Ethereum Network's Struggles: A Closer Look at High Fees, Bullish Bets, and ETF Hope
Summary:
The past three weeks have seen a 12.5% drop in Ether's value, attributed in part to the US Federal Reserve's decision not to lower interest rates until March. High transaction fees on Ethereum create intense competition with scalable blockchains like BNB Chain, Solana, and Avalanche. Core developer Tim Beiko's positive announcement regarding Ethereum's network upgrade tests, along with the imminent Dencun hard fork, provide some reassurance. However, investors seem wary due to the drop in Ether's future's premium. Despite the lack of clarity reflected in Ether's neutral option signals, the possible approval of a spot Ether ETF remains a ray of hope for investors.
Over the past three weeks, Ether (ETH) has seen a drop of 12.5% in value, leaving investors with mixed feelings. The plummet can be traced to the global economic outlook, as the financial market plateaued following an unexpected decision by the US Federal Reserve to keep interest rates steady until March. However, this doesn't fully explain the significant plunge in Ether's futures premium to an unprecedented three-month low, leading to speculation about potential additional pressures on the asset's price.
High transaction fees on the Ethereum network have been a constant hindrance for investors and traders. This has instigated high competition with scalable blockchains such as BNB Chain, Solana, and Avalanche. Despite the level of decentralization varying from network to network, layer-1 solutions usually offer a better user experience making Ethereum scalable solutions cost intensive.
Ethereum's core developer, Tim Beiko recently announced encouraging development on Ethereum's network upgrade tests on Feb. 1st. The slated Dencun hard fork is set to introduce proto-danksharding, a potential solution to decrease rollup scalability solution costs. Its activation on the mainnet is anticipated to occur around March, as per analysts, though an official deadline has not yet been disclosed by the Ethereum Foundation.

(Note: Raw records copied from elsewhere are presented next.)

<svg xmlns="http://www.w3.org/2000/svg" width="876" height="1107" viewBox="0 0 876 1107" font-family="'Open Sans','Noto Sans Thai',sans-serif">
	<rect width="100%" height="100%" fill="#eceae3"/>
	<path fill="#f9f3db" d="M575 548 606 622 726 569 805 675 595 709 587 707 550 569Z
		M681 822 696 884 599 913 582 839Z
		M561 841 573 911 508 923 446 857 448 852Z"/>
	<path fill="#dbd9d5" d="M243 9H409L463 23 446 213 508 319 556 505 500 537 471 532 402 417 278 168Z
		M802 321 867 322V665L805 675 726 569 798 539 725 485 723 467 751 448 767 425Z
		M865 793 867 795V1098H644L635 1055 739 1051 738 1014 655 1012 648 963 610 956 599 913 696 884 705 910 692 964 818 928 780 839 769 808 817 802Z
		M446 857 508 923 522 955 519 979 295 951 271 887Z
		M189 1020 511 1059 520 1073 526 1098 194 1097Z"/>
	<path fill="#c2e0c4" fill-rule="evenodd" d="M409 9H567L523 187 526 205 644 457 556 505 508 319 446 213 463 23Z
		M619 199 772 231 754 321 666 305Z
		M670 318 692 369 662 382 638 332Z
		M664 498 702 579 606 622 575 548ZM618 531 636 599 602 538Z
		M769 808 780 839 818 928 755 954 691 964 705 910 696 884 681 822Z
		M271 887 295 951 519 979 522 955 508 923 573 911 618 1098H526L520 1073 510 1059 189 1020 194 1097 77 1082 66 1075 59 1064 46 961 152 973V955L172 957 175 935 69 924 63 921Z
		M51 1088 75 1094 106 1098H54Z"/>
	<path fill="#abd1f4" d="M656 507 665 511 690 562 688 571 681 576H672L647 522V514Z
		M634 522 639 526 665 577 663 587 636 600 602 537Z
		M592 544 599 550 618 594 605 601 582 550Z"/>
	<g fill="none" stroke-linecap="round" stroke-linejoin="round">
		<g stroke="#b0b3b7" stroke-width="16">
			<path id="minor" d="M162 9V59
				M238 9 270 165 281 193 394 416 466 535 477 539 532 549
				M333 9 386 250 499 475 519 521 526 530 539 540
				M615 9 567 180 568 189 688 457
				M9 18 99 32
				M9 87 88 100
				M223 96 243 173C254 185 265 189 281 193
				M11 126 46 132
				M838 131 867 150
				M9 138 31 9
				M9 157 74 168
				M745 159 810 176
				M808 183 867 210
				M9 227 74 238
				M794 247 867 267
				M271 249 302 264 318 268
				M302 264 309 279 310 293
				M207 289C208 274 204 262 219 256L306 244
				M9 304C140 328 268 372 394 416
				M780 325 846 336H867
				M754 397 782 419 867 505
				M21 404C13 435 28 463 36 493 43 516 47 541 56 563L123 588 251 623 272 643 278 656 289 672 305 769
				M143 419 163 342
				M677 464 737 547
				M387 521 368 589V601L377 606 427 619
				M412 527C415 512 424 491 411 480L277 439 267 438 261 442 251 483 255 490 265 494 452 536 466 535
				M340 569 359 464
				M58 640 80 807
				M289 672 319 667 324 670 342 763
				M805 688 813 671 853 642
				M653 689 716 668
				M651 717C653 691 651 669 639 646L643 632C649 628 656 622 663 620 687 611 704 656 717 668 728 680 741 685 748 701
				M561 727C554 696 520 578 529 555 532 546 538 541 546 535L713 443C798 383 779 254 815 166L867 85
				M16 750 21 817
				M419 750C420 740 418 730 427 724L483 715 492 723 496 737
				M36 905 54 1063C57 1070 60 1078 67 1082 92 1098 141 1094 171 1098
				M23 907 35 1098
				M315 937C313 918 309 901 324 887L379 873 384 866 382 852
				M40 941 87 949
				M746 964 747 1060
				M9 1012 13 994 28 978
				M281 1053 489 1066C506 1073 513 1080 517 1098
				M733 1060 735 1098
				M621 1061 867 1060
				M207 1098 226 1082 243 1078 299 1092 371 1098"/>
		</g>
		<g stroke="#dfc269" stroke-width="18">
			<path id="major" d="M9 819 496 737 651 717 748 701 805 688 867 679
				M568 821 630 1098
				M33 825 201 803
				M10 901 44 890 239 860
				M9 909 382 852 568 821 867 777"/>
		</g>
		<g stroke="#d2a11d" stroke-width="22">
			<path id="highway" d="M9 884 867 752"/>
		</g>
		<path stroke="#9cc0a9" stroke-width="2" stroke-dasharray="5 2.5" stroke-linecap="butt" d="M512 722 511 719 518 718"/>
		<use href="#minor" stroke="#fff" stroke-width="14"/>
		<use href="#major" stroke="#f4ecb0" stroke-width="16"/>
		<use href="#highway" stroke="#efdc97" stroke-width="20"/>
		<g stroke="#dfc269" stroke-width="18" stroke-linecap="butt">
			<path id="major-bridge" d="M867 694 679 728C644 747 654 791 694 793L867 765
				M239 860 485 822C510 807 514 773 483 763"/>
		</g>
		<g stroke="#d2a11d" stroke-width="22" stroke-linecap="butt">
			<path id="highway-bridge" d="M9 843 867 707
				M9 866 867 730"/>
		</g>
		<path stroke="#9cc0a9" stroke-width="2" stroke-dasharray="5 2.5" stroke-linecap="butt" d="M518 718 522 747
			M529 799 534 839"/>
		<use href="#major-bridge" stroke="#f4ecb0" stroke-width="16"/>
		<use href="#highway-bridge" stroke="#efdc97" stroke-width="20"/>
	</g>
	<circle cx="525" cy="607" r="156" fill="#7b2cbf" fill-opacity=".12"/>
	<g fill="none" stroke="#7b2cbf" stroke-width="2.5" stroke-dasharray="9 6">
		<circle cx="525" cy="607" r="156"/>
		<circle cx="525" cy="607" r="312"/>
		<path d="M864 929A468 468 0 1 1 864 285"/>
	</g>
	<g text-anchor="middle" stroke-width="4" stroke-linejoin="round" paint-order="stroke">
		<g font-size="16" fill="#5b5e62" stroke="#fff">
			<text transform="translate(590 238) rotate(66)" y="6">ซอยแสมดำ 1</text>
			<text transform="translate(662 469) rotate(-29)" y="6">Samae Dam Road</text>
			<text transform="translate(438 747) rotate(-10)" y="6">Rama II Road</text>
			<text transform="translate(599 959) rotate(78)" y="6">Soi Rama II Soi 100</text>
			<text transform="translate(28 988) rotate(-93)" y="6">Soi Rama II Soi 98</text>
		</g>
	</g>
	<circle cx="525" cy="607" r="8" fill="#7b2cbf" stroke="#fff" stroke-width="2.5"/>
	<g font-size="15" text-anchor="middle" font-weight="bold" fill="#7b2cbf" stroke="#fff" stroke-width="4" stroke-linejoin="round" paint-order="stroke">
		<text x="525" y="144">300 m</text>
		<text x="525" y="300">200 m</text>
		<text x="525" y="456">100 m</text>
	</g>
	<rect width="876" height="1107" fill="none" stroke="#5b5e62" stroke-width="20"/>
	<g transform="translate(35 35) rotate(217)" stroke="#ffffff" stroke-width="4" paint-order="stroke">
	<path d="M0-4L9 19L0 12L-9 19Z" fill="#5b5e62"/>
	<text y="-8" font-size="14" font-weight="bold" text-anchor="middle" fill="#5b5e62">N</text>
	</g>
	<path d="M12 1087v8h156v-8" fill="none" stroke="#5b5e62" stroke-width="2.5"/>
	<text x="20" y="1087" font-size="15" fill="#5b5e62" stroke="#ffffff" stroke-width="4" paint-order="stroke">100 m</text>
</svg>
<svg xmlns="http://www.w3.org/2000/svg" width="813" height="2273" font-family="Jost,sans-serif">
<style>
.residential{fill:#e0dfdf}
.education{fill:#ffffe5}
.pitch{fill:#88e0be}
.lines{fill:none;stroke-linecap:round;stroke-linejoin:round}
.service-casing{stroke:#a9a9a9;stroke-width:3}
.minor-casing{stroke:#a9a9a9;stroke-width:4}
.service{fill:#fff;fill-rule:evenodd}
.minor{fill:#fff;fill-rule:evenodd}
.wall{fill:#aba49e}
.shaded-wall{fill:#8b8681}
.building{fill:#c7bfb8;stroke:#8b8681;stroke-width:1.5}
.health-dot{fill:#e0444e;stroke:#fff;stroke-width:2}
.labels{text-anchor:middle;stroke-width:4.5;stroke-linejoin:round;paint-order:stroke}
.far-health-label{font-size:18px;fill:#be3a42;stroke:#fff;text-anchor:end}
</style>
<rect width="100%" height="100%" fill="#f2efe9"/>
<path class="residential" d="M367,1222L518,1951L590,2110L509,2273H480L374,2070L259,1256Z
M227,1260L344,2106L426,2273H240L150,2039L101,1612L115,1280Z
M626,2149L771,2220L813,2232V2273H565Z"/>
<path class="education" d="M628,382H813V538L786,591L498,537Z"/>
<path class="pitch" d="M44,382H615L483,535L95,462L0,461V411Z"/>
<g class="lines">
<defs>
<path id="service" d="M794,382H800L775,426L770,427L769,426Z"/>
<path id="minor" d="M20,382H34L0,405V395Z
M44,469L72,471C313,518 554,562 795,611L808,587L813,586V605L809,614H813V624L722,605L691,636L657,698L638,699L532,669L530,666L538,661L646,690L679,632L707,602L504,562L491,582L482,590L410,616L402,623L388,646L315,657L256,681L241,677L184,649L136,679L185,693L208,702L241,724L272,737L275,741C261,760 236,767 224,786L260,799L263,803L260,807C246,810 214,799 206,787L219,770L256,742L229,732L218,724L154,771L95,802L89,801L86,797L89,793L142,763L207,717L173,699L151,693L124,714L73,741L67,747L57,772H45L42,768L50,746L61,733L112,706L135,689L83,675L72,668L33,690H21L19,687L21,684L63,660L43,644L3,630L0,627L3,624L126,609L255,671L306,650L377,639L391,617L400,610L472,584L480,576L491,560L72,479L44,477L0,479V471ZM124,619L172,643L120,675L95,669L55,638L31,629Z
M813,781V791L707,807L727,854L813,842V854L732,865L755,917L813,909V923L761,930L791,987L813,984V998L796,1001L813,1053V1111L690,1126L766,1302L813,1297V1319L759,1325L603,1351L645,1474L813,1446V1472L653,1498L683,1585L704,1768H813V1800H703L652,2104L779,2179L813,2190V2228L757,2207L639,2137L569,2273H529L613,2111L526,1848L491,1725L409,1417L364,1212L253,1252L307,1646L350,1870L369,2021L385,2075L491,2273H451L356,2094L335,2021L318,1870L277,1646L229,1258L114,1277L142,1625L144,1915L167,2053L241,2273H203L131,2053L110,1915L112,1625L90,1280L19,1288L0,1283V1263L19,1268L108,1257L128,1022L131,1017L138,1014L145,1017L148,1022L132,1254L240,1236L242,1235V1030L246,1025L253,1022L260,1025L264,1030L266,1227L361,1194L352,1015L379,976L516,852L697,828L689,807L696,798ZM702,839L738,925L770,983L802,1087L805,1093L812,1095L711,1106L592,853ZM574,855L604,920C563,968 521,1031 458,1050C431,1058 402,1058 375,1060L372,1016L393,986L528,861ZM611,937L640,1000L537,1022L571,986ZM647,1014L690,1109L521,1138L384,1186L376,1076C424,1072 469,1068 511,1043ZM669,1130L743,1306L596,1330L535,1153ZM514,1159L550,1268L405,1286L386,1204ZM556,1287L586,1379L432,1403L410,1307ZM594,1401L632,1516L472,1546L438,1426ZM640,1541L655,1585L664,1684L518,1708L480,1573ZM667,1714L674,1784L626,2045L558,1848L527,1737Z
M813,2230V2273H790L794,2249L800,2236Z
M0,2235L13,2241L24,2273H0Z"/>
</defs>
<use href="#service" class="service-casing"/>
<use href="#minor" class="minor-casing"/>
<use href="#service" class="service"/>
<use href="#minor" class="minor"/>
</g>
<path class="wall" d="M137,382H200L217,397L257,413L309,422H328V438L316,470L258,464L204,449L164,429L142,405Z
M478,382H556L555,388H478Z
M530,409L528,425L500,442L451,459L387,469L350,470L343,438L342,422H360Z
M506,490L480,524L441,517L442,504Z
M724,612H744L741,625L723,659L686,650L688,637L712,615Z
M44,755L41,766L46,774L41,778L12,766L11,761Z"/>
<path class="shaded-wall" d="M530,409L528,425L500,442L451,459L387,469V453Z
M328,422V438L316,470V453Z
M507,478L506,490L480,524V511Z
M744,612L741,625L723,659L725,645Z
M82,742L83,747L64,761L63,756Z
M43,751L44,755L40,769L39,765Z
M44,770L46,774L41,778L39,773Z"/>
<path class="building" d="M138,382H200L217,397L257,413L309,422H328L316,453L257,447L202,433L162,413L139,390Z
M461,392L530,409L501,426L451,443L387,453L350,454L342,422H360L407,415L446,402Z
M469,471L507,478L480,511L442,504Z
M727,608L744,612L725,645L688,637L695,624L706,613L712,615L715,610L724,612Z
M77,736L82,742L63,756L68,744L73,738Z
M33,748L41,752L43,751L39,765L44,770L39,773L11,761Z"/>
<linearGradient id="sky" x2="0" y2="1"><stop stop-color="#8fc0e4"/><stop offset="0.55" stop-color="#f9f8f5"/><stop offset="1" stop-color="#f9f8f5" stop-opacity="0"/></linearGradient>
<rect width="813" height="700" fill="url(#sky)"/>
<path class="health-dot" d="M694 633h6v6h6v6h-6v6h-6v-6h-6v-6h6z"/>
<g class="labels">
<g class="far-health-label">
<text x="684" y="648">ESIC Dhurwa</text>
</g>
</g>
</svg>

Highlighting the prominence of layer-2 solutions, the top four networks – Arbitrum, Optimism, Manta, Base – have collectively secured $4.2 billion in total value locked (TVL), overshadowing BNB Chain’s $3.5 billion. Moreover, Ethereum rollups have handled transactions a staggering 4.2 times higher compared to mainnet transactions, as per L2Beat's report compiled over the last week.
Increasingly, professional investors are observing a considerable decline in bullish bets on ETH leverages. With monthly futures contracts lacking funding rates, these instruments are often traded at a 5% to 10% premium to factor in their extended payout periods. Laevitas.ch data illustrates a steady decrease in the ETH futures premium since Jan. 2, while maintaining above a 10% rate until Jan. 23. Interestingly, Ether’s price saw a minimal drop of 2.2% between Jan. 2 and Feb. 2, despite reaching a high of $2,715 on Jan. 12, spurred by FOMO due to the launch of a spot Bitcoin exchange-traded fund (ETF). Generally, the current ETH futures 7% premium can be ascribed to the market's inflated price projections.
Notably, ETH futures last hit a 7% premium on Nov. 4, 2023, when the price of ETH was recorded at $1,860. Historical data shows 110 days trading under the $1,900 resistance, accounting for the market's hesitance back then. However, the daredevils who placed bullish bets in November saw a 21.5% upswing in Ether’s price within the month, from $1,850 to $2,250, indicating that the declining interest in leverage longs may not necessarily portend negative price movements.
Analysis of Ether's option markets may help clarify any confusion about the asset's pricing. A 25% delta skew can be used to assess how the Jan. 11 rejection at $2,600 has affected investor sentiment. Simply put, a skew metric above 7% would indicate a pessimistic outlook, while a -7% skew suggests bullish sentiments.
The Ether options skew was teetering around the bullish -7% threshold on Jan. 31, but quickly reverted to neutral levels. The last time Ether's 25% delta skew remained bullish for more than 24 hours was on Dec. 4, 2023, after the asset's price rallied from $1,560 to $2,250 within seven weeks. Hence, the current neutral options signal reflects not a lack of trust but rather a lack of clarity regarding Ether's potential.
Coincidentally, avid Ether bulls have been eagerly awaiting the possible approval of a spot Ether ETF, a decision that was postponed by the US Securities and Exchange Commission (SEC) on Jan. 24. Based on Bloomberg ETF analyst Eric Balchunas's predictions, an announcement is expected by May 23, with a 70% chance of approval. Combining this with historical trends, Ether’s futures premium's dip to 7% should not be mistaken as a bearish indicator.
This article is for informational purposes and does not constitute investment advice or recommendations. Every investment and trading action involves risk, and the reader should conduct their own analysis before making a decision.